Main content area

A soil moisture estimation framework based on the CART algorithm and its application in China

Han, Jiaqi, Mao, Kebiao, Xu, Tongren, Guo, Jingpeng, Zuo, Zhiyuan, Gao, Chunyu
Journal of hydrology 2018 v.563 pp. 65-75
algorithms, artificial intelligence, correlation, data collection, drought, drying, humid zones, models, prediction, regression analysis, semiarid zones, soil properties, soil water, summer, temperature, vegetation, China
Soil moisture is an important parameter associated with the land-atmosphere interface and is highly influenced by multiple factors. Previous studies have provided an effective mechanism for accurately estimating soil moisture by building a global estimation model that comprehensively integrates multiple factors at a local scale. However, a global model is inefficient for accurately estimating soil moisture at a large or even global scale because of the complex surface features that make it difficult to fit data globally. Furthermore, inconsistencies in the spatial integrity between multisource data and the mismatch between the training space and application space decrease the generalizability of the model, which may lead to unreasonable soil moisture values in certain areas. This study proposes a “pyramid” framework that integrates multiple factors from different sources using the classification and regression tree (CART) algorithm, a machine learning method, to estimate soil moisture at a high spatial resolution (1 km). The framework considers soil moisture as a response variable and several factors, such as precipitation, soil properties, and temperature, as explanatory variables. The framework uses piecewise fitting instead of global fitting and avoids the generation of unreasonable values. A k-fold cross-validation approach using “hold-out” years was used to assess the performance of the soil moisture estimation framework for the summer period.
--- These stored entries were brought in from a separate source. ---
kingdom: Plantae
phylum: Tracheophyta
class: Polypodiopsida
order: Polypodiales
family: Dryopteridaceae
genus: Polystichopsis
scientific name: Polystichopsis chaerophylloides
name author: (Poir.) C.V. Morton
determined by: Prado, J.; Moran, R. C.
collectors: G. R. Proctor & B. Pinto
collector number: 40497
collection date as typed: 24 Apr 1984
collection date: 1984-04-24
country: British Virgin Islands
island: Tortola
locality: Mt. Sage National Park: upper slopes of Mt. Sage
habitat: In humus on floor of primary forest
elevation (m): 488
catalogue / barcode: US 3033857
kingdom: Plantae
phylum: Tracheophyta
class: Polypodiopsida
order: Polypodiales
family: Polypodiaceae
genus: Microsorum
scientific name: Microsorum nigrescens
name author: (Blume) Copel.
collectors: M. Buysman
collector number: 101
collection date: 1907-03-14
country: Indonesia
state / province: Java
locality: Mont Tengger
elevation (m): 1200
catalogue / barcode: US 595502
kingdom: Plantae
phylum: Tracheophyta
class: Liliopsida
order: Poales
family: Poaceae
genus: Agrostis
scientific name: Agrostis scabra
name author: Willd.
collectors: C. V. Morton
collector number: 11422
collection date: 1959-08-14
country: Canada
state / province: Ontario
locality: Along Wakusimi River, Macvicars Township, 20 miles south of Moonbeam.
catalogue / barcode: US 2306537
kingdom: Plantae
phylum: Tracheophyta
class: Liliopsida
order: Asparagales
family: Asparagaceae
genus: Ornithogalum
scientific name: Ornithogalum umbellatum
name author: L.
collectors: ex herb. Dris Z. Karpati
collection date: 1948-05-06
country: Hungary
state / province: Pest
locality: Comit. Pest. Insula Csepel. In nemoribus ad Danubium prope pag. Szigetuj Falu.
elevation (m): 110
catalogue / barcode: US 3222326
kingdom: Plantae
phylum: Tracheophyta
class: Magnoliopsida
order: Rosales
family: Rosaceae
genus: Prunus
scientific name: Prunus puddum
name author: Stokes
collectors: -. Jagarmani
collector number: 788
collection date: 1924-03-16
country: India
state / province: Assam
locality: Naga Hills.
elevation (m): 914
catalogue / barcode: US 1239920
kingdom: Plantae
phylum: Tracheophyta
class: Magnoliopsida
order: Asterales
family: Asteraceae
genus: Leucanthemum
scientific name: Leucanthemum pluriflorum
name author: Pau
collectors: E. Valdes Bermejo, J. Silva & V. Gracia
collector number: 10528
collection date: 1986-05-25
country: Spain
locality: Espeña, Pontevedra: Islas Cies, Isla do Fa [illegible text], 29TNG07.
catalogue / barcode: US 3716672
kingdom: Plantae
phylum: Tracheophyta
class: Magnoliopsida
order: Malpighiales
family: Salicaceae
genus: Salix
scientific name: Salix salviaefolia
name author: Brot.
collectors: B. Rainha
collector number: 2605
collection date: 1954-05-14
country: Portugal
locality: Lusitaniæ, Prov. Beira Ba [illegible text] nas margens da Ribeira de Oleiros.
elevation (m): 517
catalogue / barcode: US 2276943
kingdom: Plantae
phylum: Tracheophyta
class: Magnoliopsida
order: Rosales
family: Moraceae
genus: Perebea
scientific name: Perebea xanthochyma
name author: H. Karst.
The results show that the performance of the framework was relatively stable during the study period with low variabilities in the r values (1 STD < 0.06) and error measures (1 STD < 0.05). The results predicted based on the framework are more accurate than the temperature vegetation drought index (TVDI) results. The correlation coefficients between the TVDI and soil moisture observations in June, July and August were 0.49, 0.29 and 0.49, respectively, whereas those between the predictions and observations were 0.70, 0.68 and 0.69, respectively, which reflected increases of 0.21, 0.39 and 0.20, respectively. The spatiotemporal analysis of summer soil moisture from 2000 to 2014 exhibited a significant wetting trend; the spatial patterns were characterized by wetting trends over arid and humid regions and drying trends over semi-arid regions. The results indicate that the “pyramid” framework can provide a soil moisture dataset with reasonable accuracy and high spatial resolution.